それまでのGoogleの犯行は、いつも大量にリンクを集めるという特徴があり、それを追跡することによって、何回も逮捕にいたった経緯がある。
ところが2003年11月以降、Googleが起こした数々の凶悪な事件では、今までどおりのリンク蓄積ではなく、威力のある凶器を使った別人の犯行のように思えたのだ。
Googleの新しい犯行をプロファイリング
Applied SemanticsやKaltixから入手した新しい凶器は、Webページに書かれている意味を理解することが可能らしい。さらに、キーワードが、どういう文脈で使われているかを解釈できる能力を備えているとも。
またHilltopによって、得意のリンク蓄積も、どこから、どのようにリンクされているのか、見分ける高度な力を身に付けたとも考えられている。
- タイトルにキーワードを入れる
- 見出しタグにキーワードを入れる
- 強調タグにキーワードを入れる
- alt属性にキーワードを埋め込む
- あちこちから、たくさんのリンクを受ける
そんなことで上位表示された成功体験しかない、今までの未熟な捜査官では、Googleは逮捕できなくなったのである。
帰納的SEOと演繹的SEO
Googleの捕捉には、SEOというプロファイリングが不可欠だが、過去の成功事例だけを判断材料にする、帰納的SEOは通用しなくなっている。

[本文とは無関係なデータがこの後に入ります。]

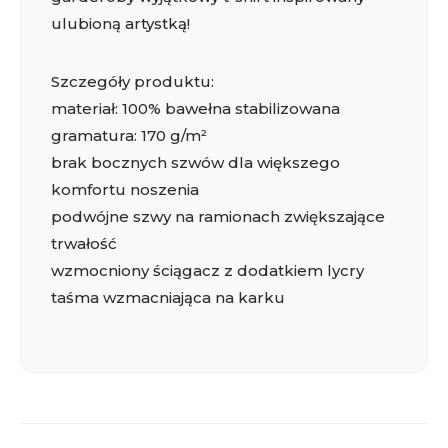
ulubioną artystką!
Szczegóły produktu:
materiał: 100% bawełna stabilizowana
gramatura: 170 g/m²
brak bocznych szwów dla większego
komfortu noszenia
podwójne szwy na ramionach zwiększające
trwałość
wzmocniony ściągacz z dodatkiem lycry
taśma wzmacniająca na karku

検索結果から抹消した被害者の共通性を炙り出すことはもちろんのこと、Googleはどういう検索エンジンになりたいのか、思想信条や過去のトラウマを理解し、犯罪の動機と犯行パターンなどを特定して、これから起こすより高度化した順位変動の手口を予知していく演繹的SEOが必要なのである。
商用サイトの運命は『グーグル』が左右する?
Googleは確かに人気があるかもしれないが、そのぶん不満を抱く人も多い。商売を営む業者は、自分たちのサイトのランクが低いと、Googleのシステムのせいにする。

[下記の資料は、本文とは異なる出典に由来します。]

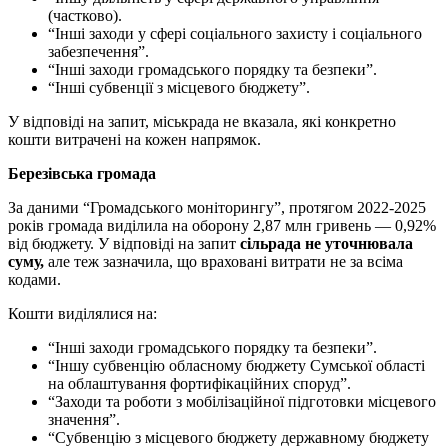
(частково).
“Інші заходи у сфері соціального захисту і соціального
забезпечення”.
“Інші заходи громадського порядку та безпеки”.
“Інші субвенції з місцевого бюджету”.
У відповіді на запит, міськрада не вказала, які конкретно
кошти витрачені на кожен напрямок.
Березівська громада
За даними “Громадського моніторингу”, протягом 2022-2025
років громада виділила на оборону 2,87 млн гривень — 0,92%
від бюджету. У відповіді на запит
сільрада не уточнювала
суму,
але теж зазначила, що враховані витрати не за всіма
кодами.
Кошти виділялися на:
“Інші заходи громадського порядку та безпеки”.
“Іншу субвенцію обласному бюджету Сумської області
на облаштування фортифікаційних споруд”.
“Заходи та роботи з мобілізаційної підготовки місцевого
значення”.
“Субвенцію з місцевого бюджету державному бюджету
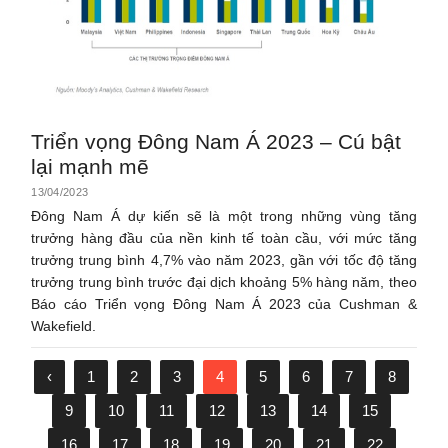
Triển vọng Đông Nam Á 2023 – Cú bật
lại mạnh mẽ
13/04/2023
Đông Nam Á dự kiến ​​sẽ là một trong những vùng tăng
trưởng hàng đầu của nền kinh tế toàn cầu, với mức tăng
trưởng trung bình 4,7% vào năm 2023, gần với tốc độ tăng
trưởng trung bình trước đại dịch khoảng 5% hàng năm, theo
Báo cáo Triển vọng Đông Nam Á 2023 của Cushman &
Wakefield.
‹
1
2
3
4
5
6
7
8
9
10
11
12
13
14
15
16
17
18
19
20
21
22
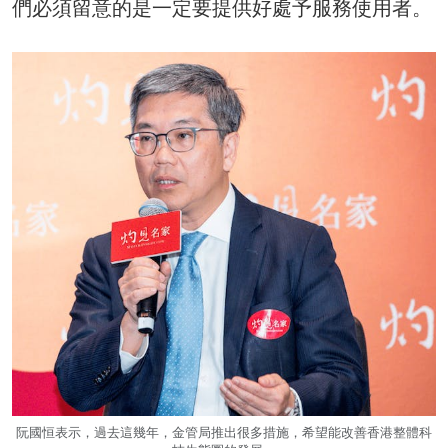
們必須留意的是一定要提供好處予服務使用者。
阮國恒表示，過去這幾年，金管局推出很多措施，希望能改善香港整體科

Googleがインターネットに出現した5年余り前、検索における革命だとして、ハイテクに詳しい人たちから熱烈な支持を受けた。Googleが採用した人気に基づくランキング・システムは、キーワードにのみ注目する当時の検索エンジンよりも適切な結果が得られたからだ。

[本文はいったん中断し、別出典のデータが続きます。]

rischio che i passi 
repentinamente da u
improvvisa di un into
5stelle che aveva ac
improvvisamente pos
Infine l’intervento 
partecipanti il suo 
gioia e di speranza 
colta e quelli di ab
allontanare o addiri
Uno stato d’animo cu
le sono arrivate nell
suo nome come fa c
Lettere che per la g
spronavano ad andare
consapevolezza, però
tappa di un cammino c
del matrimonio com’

しかしGoogleの人気が高まるにつれ、そのシステムを欺こうとする者も現れはじめた。検索エンジン最適化(SEO)をめぐって、検索順位を高めるコツの共有を謳う小さな業種が生まれた。
初期に登場した手法の1つには、数百のドメイン名を購入し、リンクを張り合って人気があるように見せかけるというものがあった。Googleが抜け穴を塞ぐたびに、ウェブマスターたちは別の抜け穴を見つけた。
グーグルの設立者の1人、ラリー・ペイジ氏によると、ランク方法が変わったときに不満が出るのはよくあることだが、調整することによって検索能力は向上するのだという。
「われわれはこのような企業のためではなく、ユーザーの利益のために行動している」とペイジ氏は述べる。
FBIの帰納的プロファイリングと演繹的プロファイリング
ちなみに、FBIで有名な、特に猟奇的犯罪の捜査で活躍しているプロファイリングの手法にも、帰納的プロファイルと演繹的プロファイルがある。
帰納的プロファイルの限界は、過去の事例を統計化し、未知の事件もこの狭隘なサンプルで理論めいた判断をするところだという。
演繹的プロファイルは、まず目の前の証拠を見詰め、犯行のパターンや動機を探り、そして変化し高度化する犯行手口を見抜いていくやり方らしい。
ついでだが、「羊たちの沈黙」のクラリス・スターリングがやっているのは、帰納的プロファイルだそうだ。